DATA IN THIS EXERCISE:

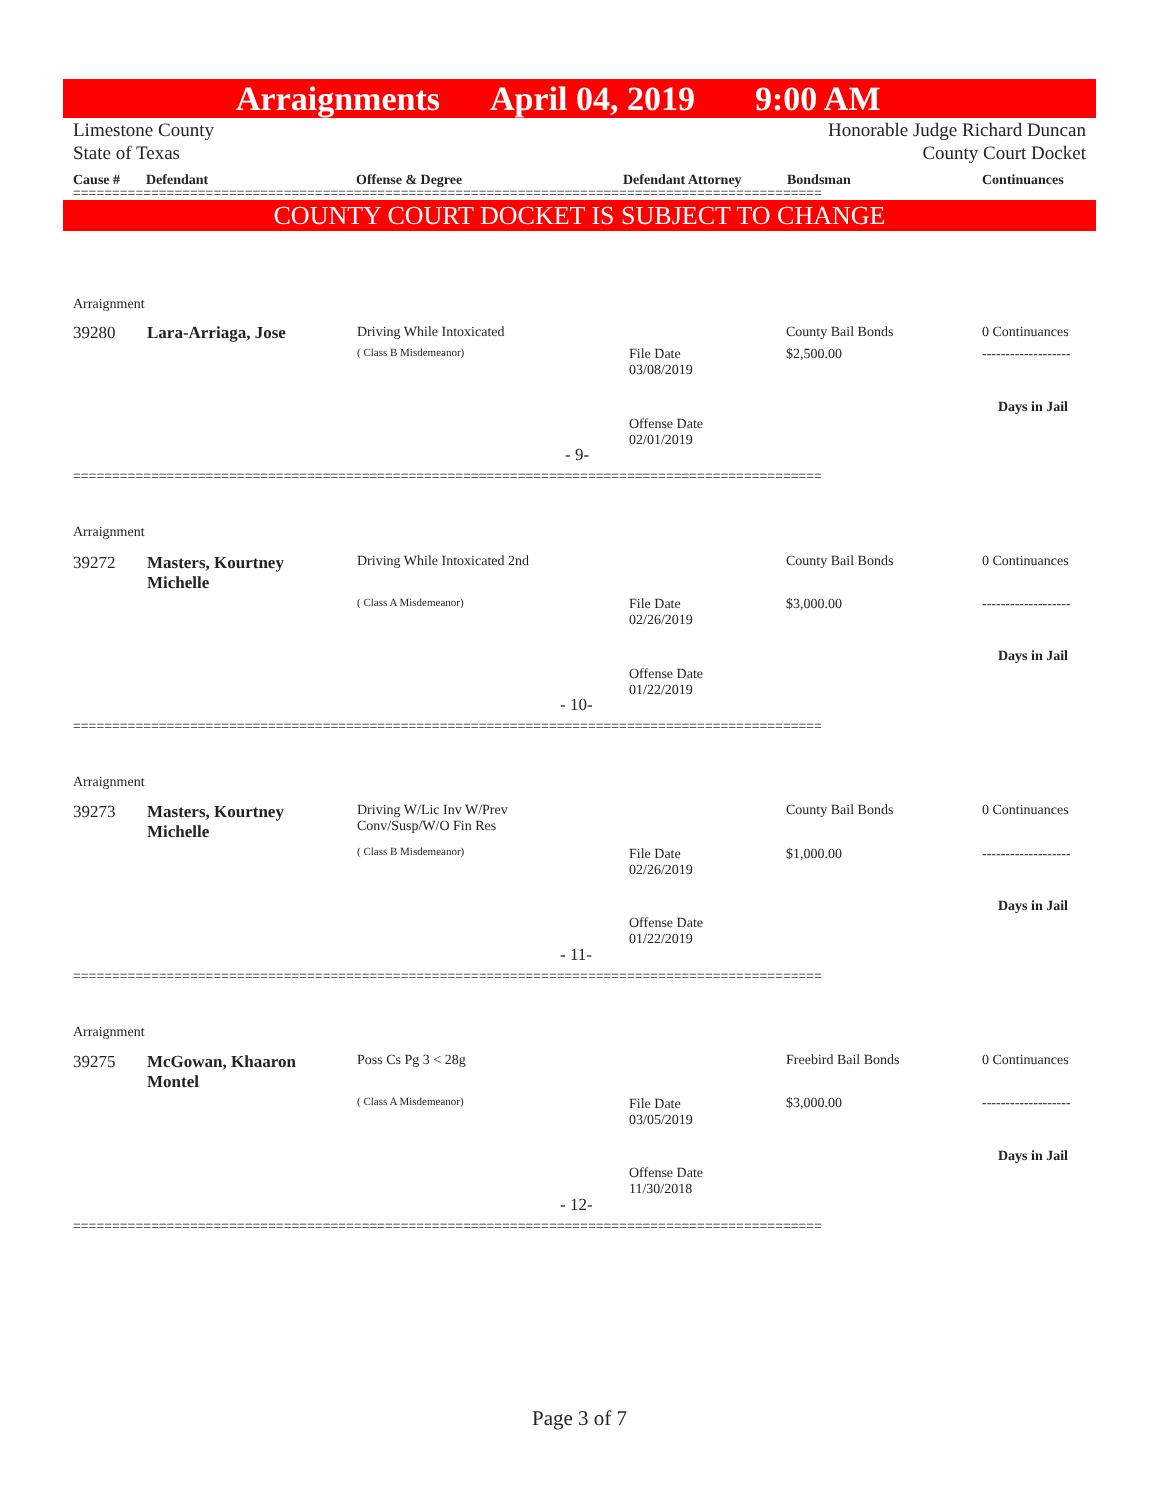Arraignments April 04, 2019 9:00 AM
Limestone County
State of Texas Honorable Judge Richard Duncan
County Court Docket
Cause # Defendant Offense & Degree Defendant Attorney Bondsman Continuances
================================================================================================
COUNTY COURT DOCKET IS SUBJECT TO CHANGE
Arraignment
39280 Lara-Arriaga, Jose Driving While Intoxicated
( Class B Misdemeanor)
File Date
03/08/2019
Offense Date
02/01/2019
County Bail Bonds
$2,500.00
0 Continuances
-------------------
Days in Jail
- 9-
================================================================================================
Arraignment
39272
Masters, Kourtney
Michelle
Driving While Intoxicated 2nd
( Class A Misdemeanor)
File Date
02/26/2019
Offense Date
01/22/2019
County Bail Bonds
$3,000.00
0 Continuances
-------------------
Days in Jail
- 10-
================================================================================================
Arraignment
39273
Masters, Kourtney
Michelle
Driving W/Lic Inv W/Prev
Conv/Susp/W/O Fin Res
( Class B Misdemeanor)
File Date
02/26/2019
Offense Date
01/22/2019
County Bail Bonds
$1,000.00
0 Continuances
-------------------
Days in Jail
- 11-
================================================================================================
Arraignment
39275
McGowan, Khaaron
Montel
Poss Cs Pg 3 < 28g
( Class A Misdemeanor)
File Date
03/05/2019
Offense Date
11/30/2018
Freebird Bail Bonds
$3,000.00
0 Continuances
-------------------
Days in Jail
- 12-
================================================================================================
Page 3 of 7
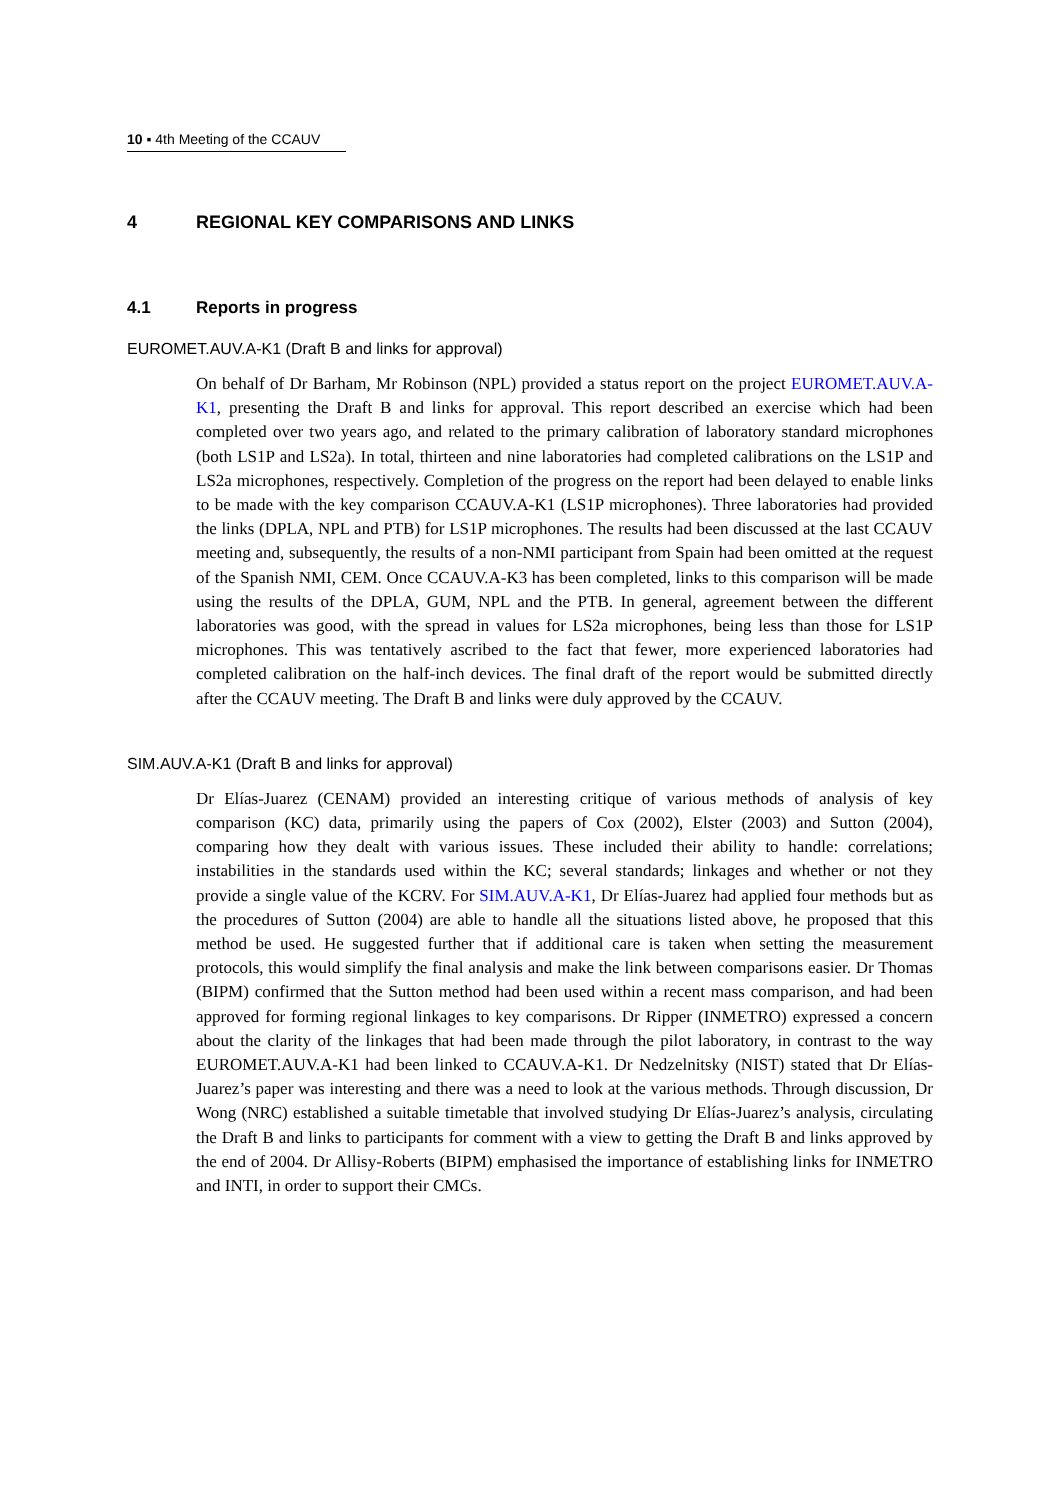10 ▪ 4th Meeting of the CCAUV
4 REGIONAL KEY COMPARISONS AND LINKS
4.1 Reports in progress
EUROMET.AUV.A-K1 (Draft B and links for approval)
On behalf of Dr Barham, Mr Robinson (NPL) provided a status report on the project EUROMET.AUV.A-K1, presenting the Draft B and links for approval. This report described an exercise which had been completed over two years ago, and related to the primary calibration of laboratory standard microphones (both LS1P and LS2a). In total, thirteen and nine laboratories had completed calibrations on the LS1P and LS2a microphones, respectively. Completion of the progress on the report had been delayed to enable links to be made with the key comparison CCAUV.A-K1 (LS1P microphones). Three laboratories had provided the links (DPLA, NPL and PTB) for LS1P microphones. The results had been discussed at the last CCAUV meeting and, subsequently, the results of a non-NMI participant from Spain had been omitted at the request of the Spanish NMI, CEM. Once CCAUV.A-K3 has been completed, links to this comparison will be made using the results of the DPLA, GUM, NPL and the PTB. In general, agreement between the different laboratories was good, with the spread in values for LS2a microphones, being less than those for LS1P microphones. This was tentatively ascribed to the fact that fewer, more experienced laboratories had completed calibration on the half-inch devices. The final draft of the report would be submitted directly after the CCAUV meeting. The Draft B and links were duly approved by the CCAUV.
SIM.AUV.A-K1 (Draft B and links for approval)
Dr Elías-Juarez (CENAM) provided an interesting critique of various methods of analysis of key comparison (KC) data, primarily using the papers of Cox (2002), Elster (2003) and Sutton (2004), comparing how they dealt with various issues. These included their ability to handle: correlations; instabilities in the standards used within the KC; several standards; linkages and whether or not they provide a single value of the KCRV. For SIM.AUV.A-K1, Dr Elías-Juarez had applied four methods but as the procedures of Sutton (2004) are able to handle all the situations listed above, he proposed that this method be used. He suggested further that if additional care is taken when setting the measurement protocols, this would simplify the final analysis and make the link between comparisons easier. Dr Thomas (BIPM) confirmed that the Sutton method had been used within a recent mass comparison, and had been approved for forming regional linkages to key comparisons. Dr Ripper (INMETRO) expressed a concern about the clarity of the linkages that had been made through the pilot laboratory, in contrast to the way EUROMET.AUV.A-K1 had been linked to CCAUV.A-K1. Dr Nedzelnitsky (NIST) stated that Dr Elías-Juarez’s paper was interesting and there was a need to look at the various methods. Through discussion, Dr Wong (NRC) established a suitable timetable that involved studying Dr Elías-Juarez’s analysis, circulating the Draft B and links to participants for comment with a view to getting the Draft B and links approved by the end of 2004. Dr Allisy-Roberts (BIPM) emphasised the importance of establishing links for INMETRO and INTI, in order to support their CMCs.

PROBLEM STATEMENT: Leave the pictures out. Otherwise, output the listing above exactly.

RESPONSE AREA:
Arraignments April 04, 2019 9:00 AM
Limestone County
State of Texas Honorable Judge Richard Duncan
County Court Docket
Cause # Defendant Offense & Degree Defendant Attorney Bondsman Continuances
================================================================================================
COUNTY COURT DOCKET IS SUBJECT TO CHANGE
Arraignment
39280 Lara-Arriaga, Jose Driving While Intoxicated
( Class B Misdemeanor)
File Date
03/08/2019
Offense Date
02/01/2019
County Bail Bonds
$2,500.00
0 Continuances
-------------------
Days in Jail
- 9-
================================================================================================
Arraignment
39272
Masters, Kourtney
Michelle
Driving While Intoxicated 2nd
( Class A Misdemeanor)
File Date
02/26/2019
Offense Date
01/22/2019
County Bail Bonds
$3,000.00
0 Continuances
-------------------
Days in Jail
- 10-
================================================================================================
Arraignment
39273
Masters, Kourtney
Michelle
Driving W/Lic Inv W/Prev
Conv/Susp/W/O Fin Res
( Class B Misdemeanor)
File Date
02/26/2019
Offense Date
01/22/2019
County Bail Bonds
$1,000.00
0 Continuances
-------------------
Days in Jail
- 11-
================================================================================================
Arraignment
39275
McGowan, Khaaron
Montel
Poss Cs Pg 3 < 28g
( Class A Misdemeanor)
File Date
03/05/2019
Offense Date
11/30/2018
Freebird Bail Bonds
$3,000.00
0 Continuances
-------------------
Days in Jail
- 12-
================================================================================================
Page 3 of 7
10 ▪ 4th Meeting of the CCAUV
4 REGIONAL KEY COMPARISONS AND LINKS
4.1 Reports in progress
EUROMET.AUV.A-K1 (Draft B and links for approval)
On behalf of Dr Barham, Mr Robinson (NPL) provided a status report on the project EUROMET.AUV.A-K1, presenting the Draft B and links for approval. This report described an exercise which had been completed over two years ago, and related to the primary calibration of laboratory standard microphones (both LS1P and LS2a). In total, thirteen and nine laboratories had completed calibrations on the LS1P and LS2a microphones, respectively. Completion of the progress on the report had been delayed to enable links to be made with the key comparison CCAUV.A-K1 (LS1P microphones). Three laboratories had provided the links (DPLA, NPL and PTB) for LS1P microphones. The results had been discussed at the last CCAUV meeting and, subsequently, the results of a non-NMI participant from Spain had been omitted at the request of the Spanish NMI, CEM. Once CCAUV.A-K3 has been completed, links to this comparison will be made using the results of the DPLA, GUM, NPL and the PTB. In general, agreement between the different laboratories was good, with the spread in values for LS2a microphones, being less than those for LS1P microphones. This was tentatively ascribed to the fact that fewer, more experienced laboratories had completed calibration on the half-inch devices. The final draft of the report would be submitted directly after the CCAUV meeting. The Draft B and links were duly approved by the CCAUV.
SIM.AUV.A-K1 (Draft B and links for approval)
Dr Elías-Juarez (CENAM) provided an interesting critique of various methods of analysis of key comparison (KC) data, primarily using the papers of Cox (2002), Elster (2003) and Sutton (2004), comparing how they dealt with various issues. These included their ability to handle: correlations; instabilities in the standards used within the KC; several standards; linkages and whether or not they provide a single value of the KCRV. For SIM.AUV.A-K1, Dr Elías-Juarez had applied four methods but as the procedures of Sutton (2004) are able to handle all the situations listed above, he proposed that this method be used. He suggested further that if additional care is taken when setting the measurement protocols, this would simplify the final analysis and make the link between comparisons easier. Dr Thomas (BIPM) confirmed that the Sutton method had been used within a recent mass comparison, and had been approved for forming regional linkages to key comparisons. Dr Ripper (INMETRO) expressed a concern about the clarity of the linkages that had been made through the pilot laboratory, in contrast to the way EUROMET.AUV.A-K1 had been linked to CCAUV.A-K1. Dr Nedzelnitsky (NIST) stated that Dr Elías-Juarez’s paper was interesting and there was a need to look at the various methods. Through discussion, Dr Wong (NRC) established a suitable timetable that involved studying Dr Elías-Juarez’s analysis, circulating the Draft B and links to participants for comment with a view to getting the Draft B and links approved by the end of 2004. Dr Allisy-Roberts (BIPM) emphasised the importance of establishing links for INMETRO and INTI, in order to support their CMCs.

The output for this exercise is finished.